The Mediterranean region

Turkish-Bulgarian pipeline

In January, Turkish Energy and Natural Resources Minister Taner Yildiz and Bulgarian Economy and Energy Minister Dragomir Stoney decided to build a 144 km gas pipeline between the two countries. In March, the Bulgarian Ministry of Economy and Energy announced its full support of the gas grid interconnection and called for a swift timetable for its realisation. Construction is set for the end of 2014 and is expected to be completed in two years. The project’s specifics, including its cost, are yet to be announced.

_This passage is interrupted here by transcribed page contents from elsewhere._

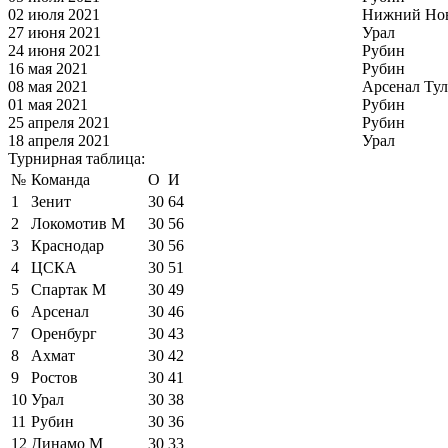
02 июля 2021
Нижний Но
27 июня 2021
Урал
24 июня 2021
Рубин
16 мая 2021
Рубин
08 мая 2021
Арсенал Тул
01 мая 2021
Рубин
25 апреля 2021
Рубин
18 апреля 2021
Урал
Турнирная таблица:
№
Команда
О
И
1
Зенит
30
64
2
Локомотив М
30
56
3
Краснодар
30
56
4
ЦСКА
30
51
5
Спартак М
30
49
6
Арсенал
30
46
7
Оренбург
30
43
8
Ахмат
30
42
9
Ростов
30
41
10
Урал
30
38
11
Рубин
30
36
12
Динамо М
30
33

The Trans-Anatolian pipeline

TANAP is a major planned project. Its Intergovernmental Agreement and MoU was signed in July 2012 between Azerbaijan and Turkey. Designed to be connected to the TAP, the 1841 km pipeline, also known as the Trans-Anadolu, is envisaged to initially transport 16 billion m3/yr of gas from Shah Deniz Phase 2 to Europe, passing through Georgia and Turkey, of which 6 billion m3 is meant for Turkey’s domestic use and the rest will be exported to Europe. Its capacity could be increased to 31 billion m3/yr. On 28th May, TANAP awarded Worley Parsons a five year contract for the supply of engineering, procurement and construction management services.

Israel-Turkish pipeline

In June, Turkish Company Turcase announced that it is considering to build a 500 m undersea gas pipeline from Israel’s Leviathan Field to Turkey. The field was discovered in 2010 in the eastern Mediterranean Sea areas off the cost of Israel, about 130 km west of Haifa and about 57 km south-west of the Tamar Gas Field. Having estimated gas and oil reserves of 122 trillion ft3 and 1.7 billion bbls, respectively, the field is being developed by Houston-based Nobel Energy (39.66%), Delek Drilling (22.67%), Avner Oil Exploration (22.67%) and Ratio Oil (15%). At the estimated cost of US$ 2 billion, the proposed Turkish project is expected to carry 7 - 10 billion m3/yr.

Israel-Egypt pipeline

In June, Delek Drilling, a stakeholder in the Leviathan Field, announced negotiating with British Company BG for supplying its plant in Idku/Egypt with 7 billion m3/yr of gas for 15 years. The project requires an underwater pipeline whose specifics are not known at this stage. The announcement followed a preliminary agreement in May between another field’s stakeholder, Noble Energy, for selling 2.5 trillion ft3 of gas to Union Fenosa Gas SA to feed its liquefied natural gas plant in Egypt through a pipeline whose specifics are yet to be announced. The two projects are especially important for reflecting a reversal of the Israeli-Egyptian gas ties, as Egypt was until 2012 the major gas supplier to Israel.